Viktor Petrovich Savinykh (born 7 March 1940) is a Soviet cosmonaut, scientist, and organizer of personnel training in the higher education system. Selected as a cosmonaut on 1 December 1978, he flew as Flight Engineer on Soyuz T-4, Soyuz T-13 and Soyuz TM-5, and has spent 252 days 17 hours 38 minutes in space. Savinykh retired on 9 February 1989.

Savinykh was born in Beryozkiny, Kirov Oblast, Russian SFSR on 7 March 1940. He is married with one child. In 1989-2007 he was the rector, and since 2007 the president, of the Moscow State University of Geodesy and Cartography.

Viktor Savinykh is the author of the book Notes from a Dead Station (Савиных В. П. Записки с мертвой станции. — М.: ИД «Системы Алиса», 1999. - 88 c.) (ISBN 5-901135-01-6). (The book is dedicated to the restoration of control in 1985 over the Salyut 7 space orbital station).
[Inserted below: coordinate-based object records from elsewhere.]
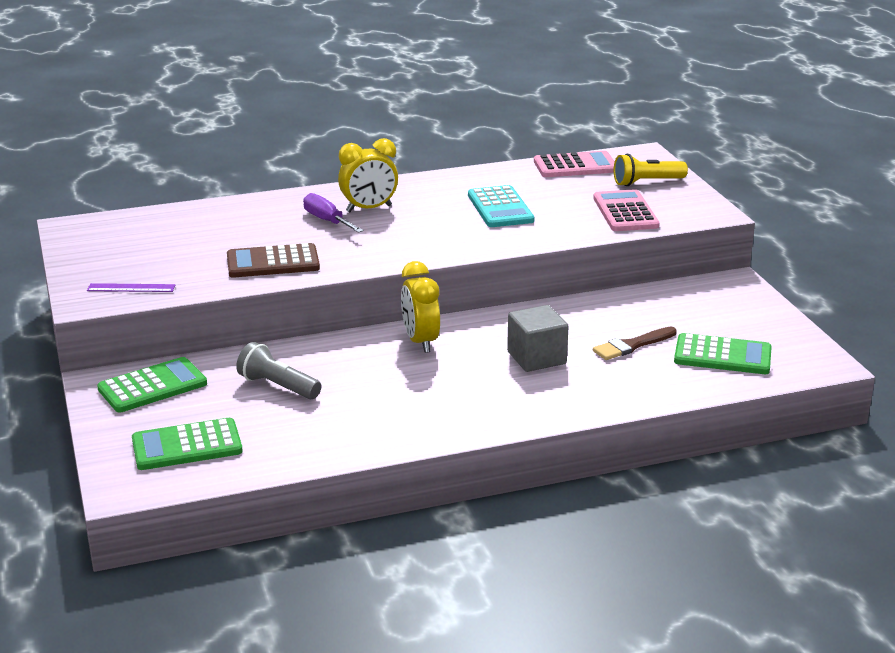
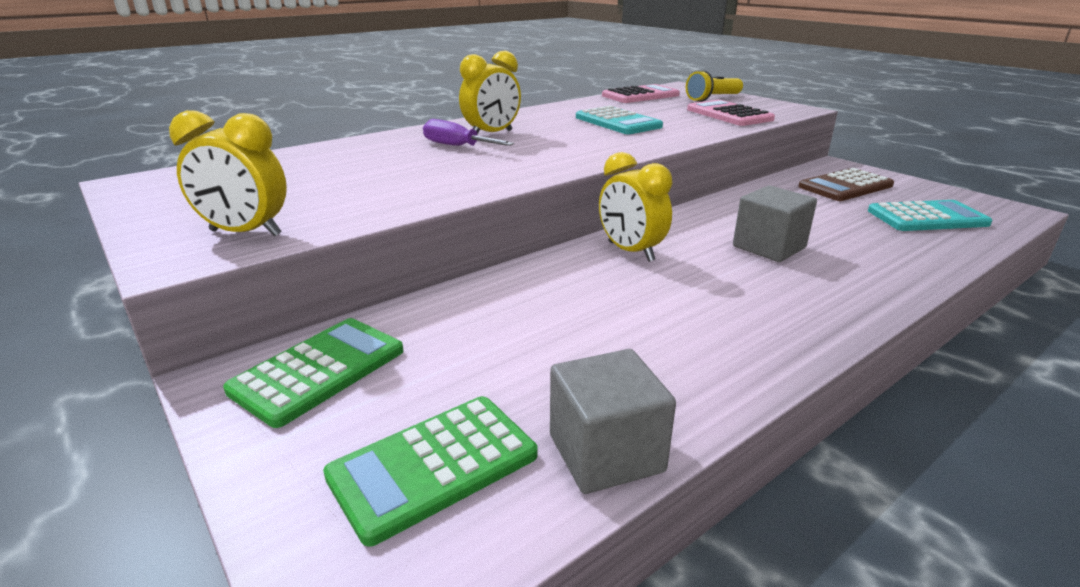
camera: 20 degrees left, 0 degrees up
purple ruler [87,283,175,292] -> yellow clock [169,110,287,236]
brown calculator [227,243,320,278] -> brown calculator moved to [798,168,894,201]
grey flashlight [236,342,321,399] -> none
brown brush [593,326,677,360] -> none
green calculator [674,333,772,374] -> turquoise calculator [868,200,992,231]
none -> grey cube [550,349,676,494]

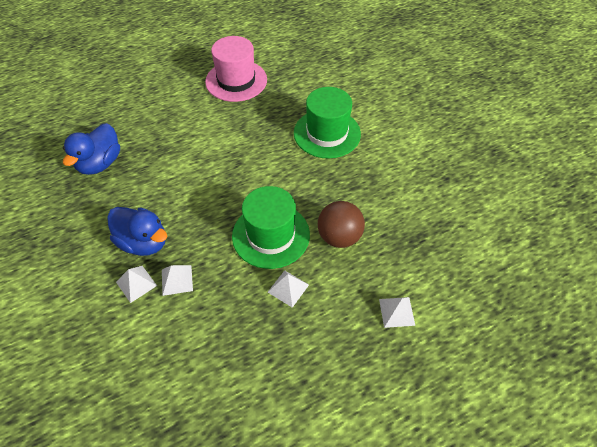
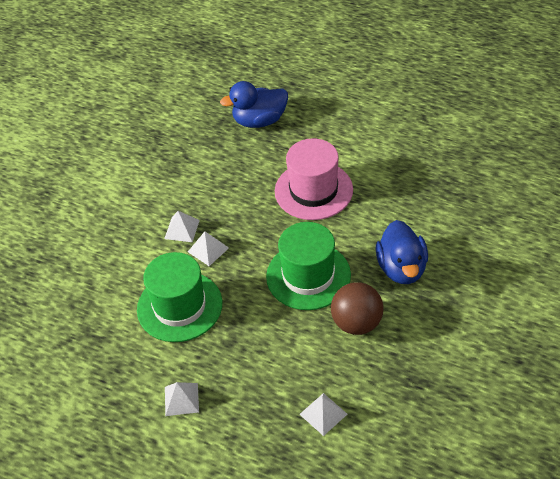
camera: 55 degrees right, 5 degrees down
blue duck [107,207,167,256] -> blue duck moved to [376,220,428,284]
pink hat [205,36,267,102] -> pink hat moved to [275,138,353,220]
white pyramid [268,270,309,308] -> white pyramid moved to [165,382,199,416]
green hat [294,87,361,158] -> green hat moved to [137,252,222,342]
In March 2011, he was elected to the Legislative Assembly of Kirov Oblast of the fifth convocation in a single constituency from the United Russia party.

==Honours and awards==
- Twice Hero of the Soviet Union (26 May 1981 and 20 December 1985)
- Pilot-Cosmonaut of the USSR
- Hero of the Mongolian People's Republic
- Hero of the People's Republic of Bulgaria
- Full Cavalier of the Order For Merit to the Fatherland
1st class (27 February 2020)
2nd class (6 March 2000) - for outstanding achievements in scientific research and a great contribution to the preparation of highly qualified personnel
3rd class (11 November 1994) - a great service to the people associated with the development of Russian statehood, the achievements in labor, science, culture, arts, strengthening friendship and cooperation between peoples
4th class (12 December 2010) - for services to education, science and a great contribution to the training of qualified specialists
- Order of Honour (2 November 2004) - for services to the development of education and many years of diligent work
- Three Orders of Lenin
- Medal "For Merit in Space Exploration" (12 April 2011) - for the great achievements in the field of research, development and utilization of outer space, many years of diligent work, public activities
- Jubilee Medal "300 Years of the Russian Navy"
- Medal "In Commemoration of the 850th Anniversary of Moscow"
- State Prize of the Russian Federation for science and technology (18 June 1996)
- State Prize of the USSR (1989)
- Order of Stara Planina (People's Republic of Bulgaria; 9 June 2003)
- Order of Georgi Dimitrov People's Republic of Bulgaria)
- Order of Sukhbaatar (Mongolian People's Republic)
- Order of Military Glory of the Syrian Arab Republic (UAR, 1987)
- Two of the Order of "Friendship" (ATS, 1999, 2000)
- Award of the President of the Russian Federation in the field of education for 2002 (5 October 2003)
- Honored Master of Sports of the USSR (1981)
- Gold medal of the Tsiolkovsky Academy of Sciences of the USSR (1986) - for outstanding contribution to space exploration
- Doctor of Technical Sciences, Professor, Academician of the Russian Academy of Sciences (2019)

Honorary citizen of Kaluga, Perm, Kirov, Dzhezkazgan (Kazakhstan), Ulaanbaatar, Darkhan (Mongolia).

In 2005, minor planet 6890 was named after Savinykh.